◆ **YOUR TASK**
Print, without alteration, the lines that extend from the one holding "assign Y = SEL" to the final line of the listing below.

- Opening Delimiter -

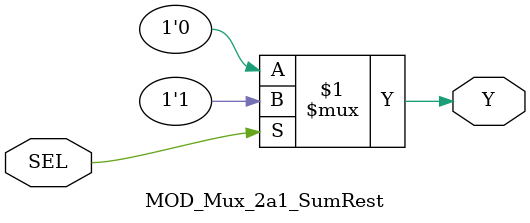
<source format=v>
`timescale 1ns / 1ps


module MOD_Mux_2a1_SumRest(
    input SEL,
    output Y
    );
    
    assign Y = SEL ? 1'b1 : 1'b0; //EL acarreo de entrada del sumador es 0 o 1 según la operación por realizar.

endmodule

</source>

- Closing Delimiter -

◆ **ANSWER SECTION**
    assign Y = SEL ? 1'b1 : 1'b0; //EL acarreo de entrada del sumador es 0 o 1 según la operación por realizar.

endmodule

</source>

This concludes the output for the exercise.